Оппонентом этой концепции оказался и Френсис Мондимор (2002). В своей книге “Гомосексуальность. Естественная история” он излагает сведения о разнице в строении головного мозга у мужчин, женщин, гетеро– и гомосексуалов. У него нет сомнений, что она определяется гормонами в ходе половой дифференциации мозга зародыша. Признаёт он и наличие центров, ведающих половым поведением.
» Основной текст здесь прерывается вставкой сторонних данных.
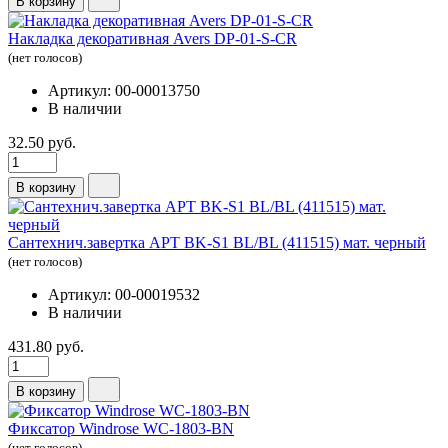
В корзину
Накладка декоративная Avers DP-01-S-CR
(нет голосов)
Артикул: 00-00013750
В наличии
32.50 руб.
В корзину
Сантехнич.завертка АРТ BK-S1 BL/BL (411515) мат. черный
(нет голосов)
Артикул: 00-00019532
В наличии
431.80 руб.
В корзину
Фиксатор Windrose WC-1803-ВN
(нет голосов)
Остаётся согласиться с утверждением Дёрнера, что биологические корни “ядерной” гомосексуальности у людей и у экспериментальных животных одни и те же. Мондимор отказывается сделать такой вывод, приводя свою превосходную книгу к досадным противоречиям.
Мы ещё вернёмся к ключевому вопросу о том, как срабатывает дефицит (или избыток) андрогенов и эстрогенов в ходе половой дифференциации мозга, а также о том, что происходит при стрессе, переживаемом беременной. Но сначала сделаем ряд экскурсов в биологию. Ведь если критики Дёрнера ошибаются, сомневаясь, в том, что именно гормональный дисбаланс в мозге зародыша — главный биологический механизм становления гомосексуальной ориентации, то они абсолютно правы в другом: пути возникновения инверсий этим не исчерпываются. Во всяком случае, наблюдения над птицами и над животными других видов выявили другие важные механизмы, определяющие становление как нормальной, так и девиантной сексуальности.